§ **What is expected**
Within the records, find every line that includes the word "encrypted" and copy it.

#####

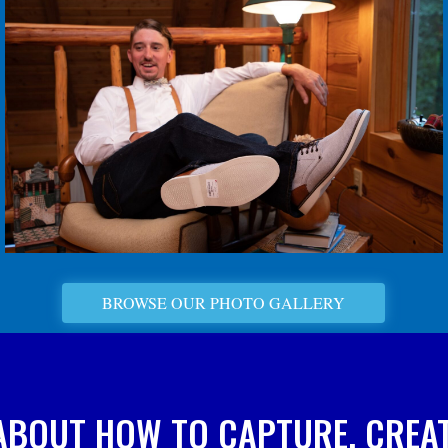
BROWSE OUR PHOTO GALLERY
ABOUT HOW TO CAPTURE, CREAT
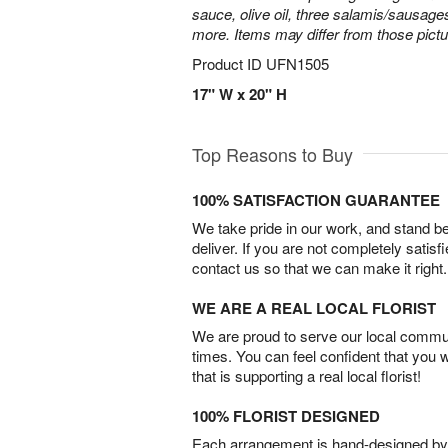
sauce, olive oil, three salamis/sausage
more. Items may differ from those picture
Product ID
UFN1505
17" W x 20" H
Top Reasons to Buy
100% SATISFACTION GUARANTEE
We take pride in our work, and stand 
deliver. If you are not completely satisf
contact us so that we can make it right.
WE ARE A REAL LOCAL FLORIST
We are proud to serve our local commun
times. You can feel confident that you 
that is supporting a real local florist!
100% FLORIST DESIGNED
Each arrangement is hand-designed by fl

#####

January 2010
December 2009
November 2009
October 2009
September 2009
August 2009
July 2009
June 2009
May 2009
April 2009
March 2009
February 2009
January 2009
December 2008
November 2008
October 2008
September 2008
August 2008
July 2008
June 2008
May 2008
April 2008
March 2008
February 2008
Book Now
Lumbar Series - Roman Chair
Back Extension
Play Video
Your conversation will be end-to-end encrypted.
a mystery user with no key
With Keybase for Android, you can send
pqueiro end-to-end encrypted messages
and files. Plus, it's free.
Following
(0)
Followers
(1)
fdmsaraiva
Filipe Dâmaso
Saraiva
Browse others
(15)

#####

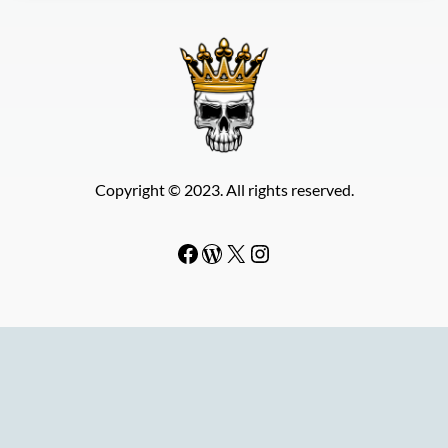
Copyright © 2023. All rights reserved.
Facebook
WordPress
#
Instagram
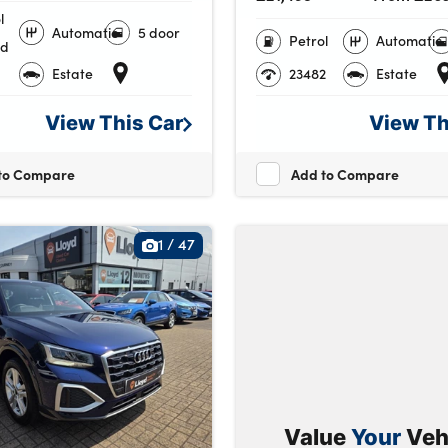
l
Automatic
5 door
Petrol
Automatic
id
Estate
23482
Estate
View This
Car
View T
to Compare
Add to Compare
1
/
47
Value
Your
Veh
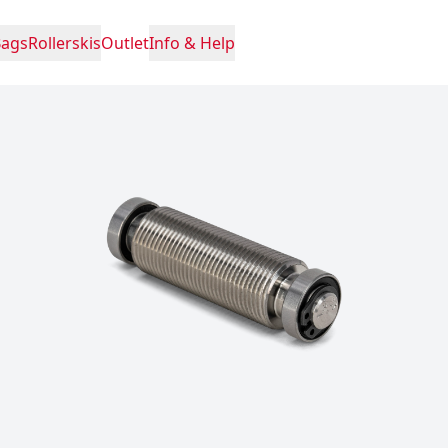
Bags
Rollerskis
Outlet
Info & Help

#####

§ **Answer section**
Your conversation will be end-to-end encrypted.
pqueiro end-to-end encrypted messages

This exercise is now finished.